Anything that is creatively mine should be attributed to me. There are some things that aren't creative and other things that are. If I'm creating something new, either totally new or synthesizing multiple sources together to create something new and expending effort to do so, I should be given attribution for that effort.
I think that Jeff said it best in the 2010 blog post titled "Defending Attribution Required":
The whole point of Stack Overflow, Server Fault, Super User, and every other Stack Exchange site is to give credit directly to the talented people providing all these fantastic answers.
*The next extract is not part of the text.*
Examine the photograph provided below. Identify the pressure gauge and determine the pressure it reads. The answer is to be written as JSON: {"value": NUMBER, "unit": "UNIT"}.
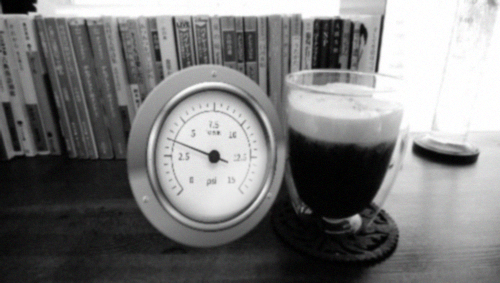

The CC BY-SA 3.0 license defines "appropriate credit" as in the informational dialog (click on "appropriate credit"):
If supplied, you must provide the name of the creator and attribution parties, a copyright notice, a license notice, a disclaimer notice, and a link to the material. CC licenses prior to Version 4.0 also require you to provide the title of the material if supplied, and may have other slight differences.
There are some things I'm willing to let go, such as including the full license text. I'd be OK with naming the license (and version) instead of including license text, especially if it's a widespread license. But otherwise, I do agree that property attribution includes the name of the author, the name of the license used, and a link to the material.
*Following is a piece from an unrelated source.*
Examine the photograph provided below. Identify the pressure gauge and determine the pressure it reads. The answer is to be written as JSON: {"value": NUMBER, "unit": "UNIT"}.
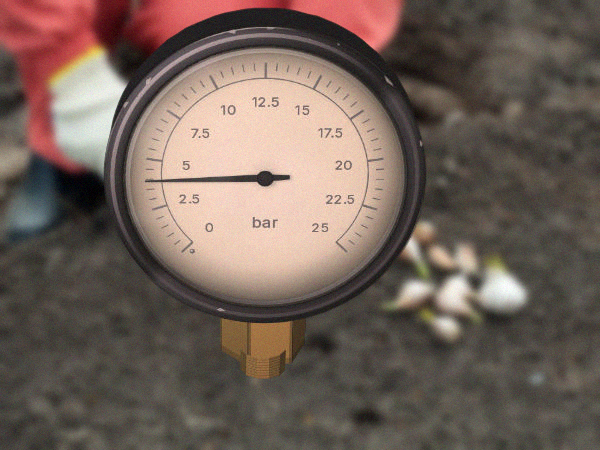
{"value": 4, "unit": "bar"}
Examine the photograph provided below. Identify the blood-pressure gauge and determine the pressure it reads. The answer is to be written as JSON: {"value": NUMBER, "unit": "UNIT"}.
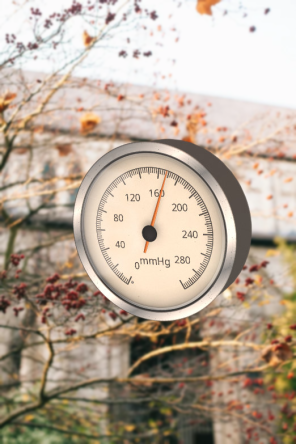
{"value": 170, "unit": "mmHg"}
I also believe that this credit should be visible in both open-source and closed-source software distributions. In an open-source application, perhaps in-line comments with attribution is sufficient. But if people don't have access to the source, there is effectively no attribution. The attribution needs to exist when people download the source or download an installer or binary files.
I think there's another side, too. Why do you use Stack Exchange?
I primarily use Stack Exchange for professional development - Stack Overflow, Programmers, Project Management, The Workplace, Software Quality Assurance & Testing. When I'm answering these questions, I'm not only helping people, but I'm building a professional reputation. If people take things that I've spent energy to create and don't attribute it to me, it's harder for me to build professional reputation and a solid demonstration of my knowledge base. For me, having more incoming pointers to my posts on Stack Exchange sites is important.
But not everyone sees it that way. For example, I don't necessarily care about my posts on Photography or SciFi & Fantasy or Gaming. These are hobbies to me and I'm not trying to build a reputation. I'm just trying to be helpful. There may be hobbyist software developers contributing on Stack Overflow, Programmers, or Programming Puzzles & Code Golf who don't care about attribution.
I'm wondering if there's a correlation between why you use SE and what attribution you expect from your contributions.